What is it like in the same show to go from the Let's Start Here material to the rap stuff?
It's a relief, because that's going to my world. It's super easy for me. It's like flipping the switch and taking it to the moon.
Now that it's been the better part of a year since Let's Start Here came out, how are you feeling about it? What sense do you have of the reaction to it?
Since before it came out, when I was making it, I always felt so strongly because it was something that I felt inside. It felt future-forward, it felt different, it felt original, it felt fresh, it felt strong.
I'm grateful for the response. It's nice. It's not what you do it for, but it is extra credit. It's nice to get that love and to have people resonate with a body of work that you've worked so hard on and you care so deeply about.
Have you felt peoples' reactions change over the past few months?
Well, this is the first time when people are like, "Man, that album changed my life" or "It took me to a different place." People love my music — always have — but this reaction is, "Man, this album, man, it really took me there."
It did what it was supposed to do, which was transcend people. If you are on that side of the world and you're into that type of stuff, it did its job, its course — the same course as Dark Side of the Moon, which is to take you on a journey, an experience.
What was it about Dark Side that grabbed you?
Everything. The cover, the sounds, the transitions, the vocals, the lyrics, the age of Pink Floyd when they made it. I could go on. I got into deep fascination. It was so many things. It's just pure talent.
I've read that you studied Pink Floyd quite a bit, watching interviews and documentaries. What were some of the things you learned from that process and brought to Let's Start Here?
So many things. The most important element was that I wanted to create a body of work that felt cohesive and that transcended people, and that was a fun experience that could take you away from life.
I was curious about the song ":(failure:(," where you give a speech about failing. What were your inspirations for that?
At first I wanted [":(failure:("] to be a poem, and I wanted my friend to say it. We tried it out, but his voice was so f—ing deep. And his poem was so dark — it was about death and s—. I was like, Damn, n—, lighten up. But then I was just like, you know what, I'll do it, and I'll speak about something very near and dear to me, which was failure. I felt like it would resonate with people more.

*MATERIAL PROVIDED:*
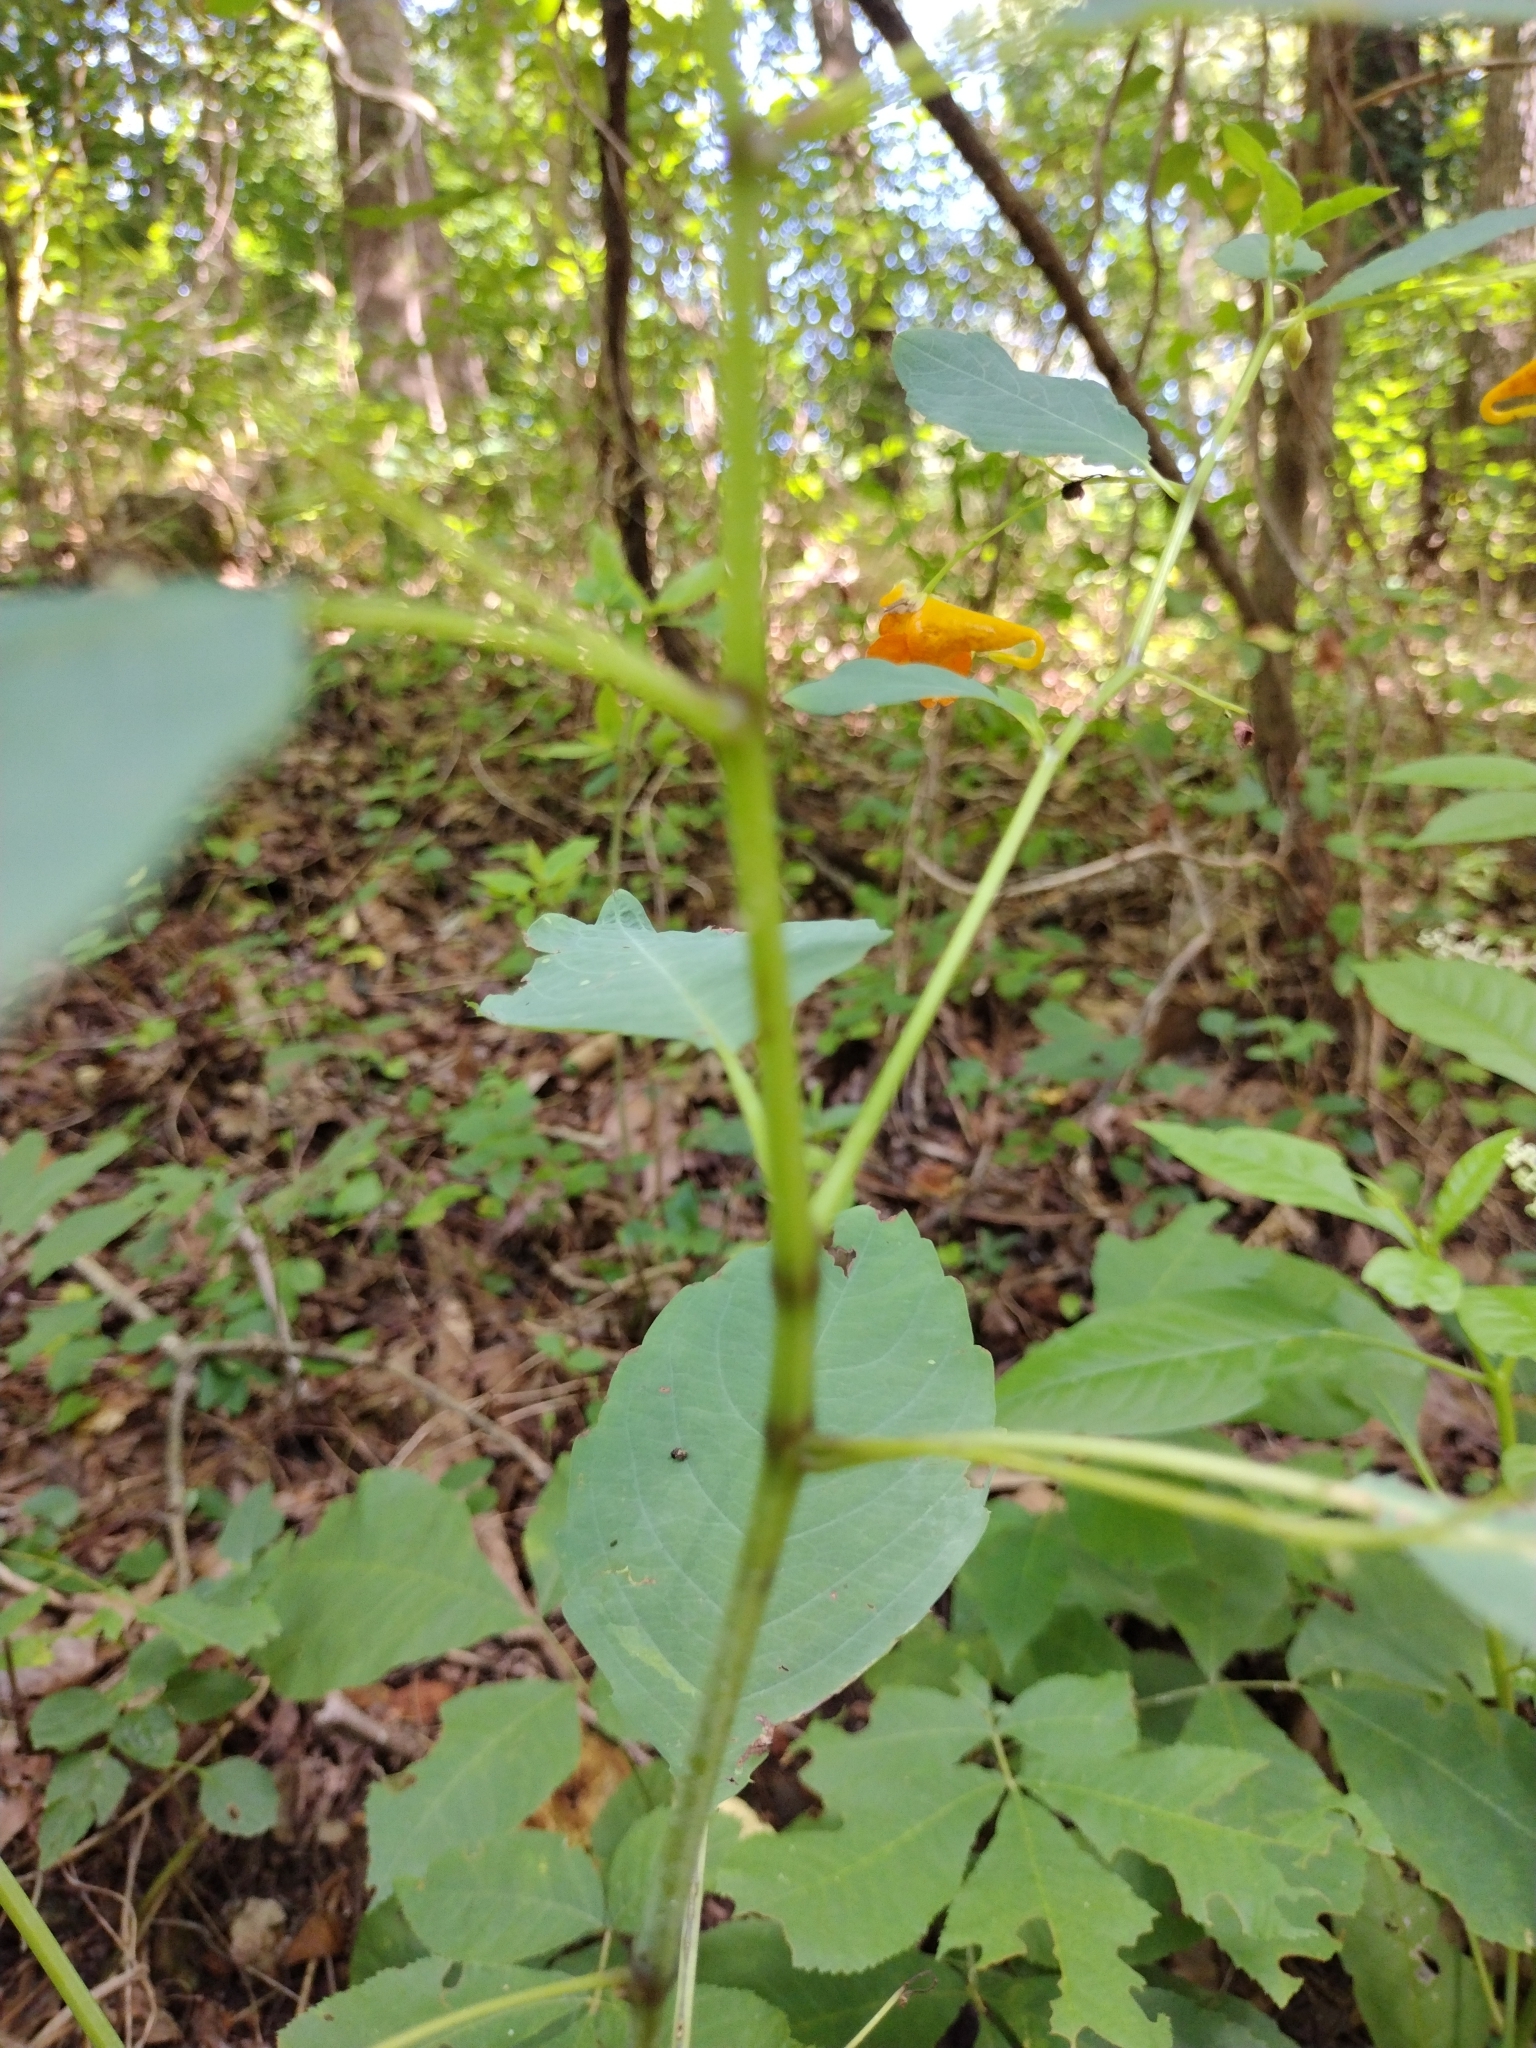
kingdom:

*WHAT IS ASKED:*
1) From the interview, reproduce the passage between "So many things. The" and "away from life.", inclusive.
2) According to the interview, what was the spoken part of ":(failure:(" first meant to be, and who was supposed to say it?

*SOLUTIONS TO THE PROBLEMS:*
1)
So many things. The most important element was that I wanted to create a body of work that felt cohesive and that transcended people, and that was a fun experience that could take you away from life.

2) It was first meant to be a poem, spoken by the interviewee's friend.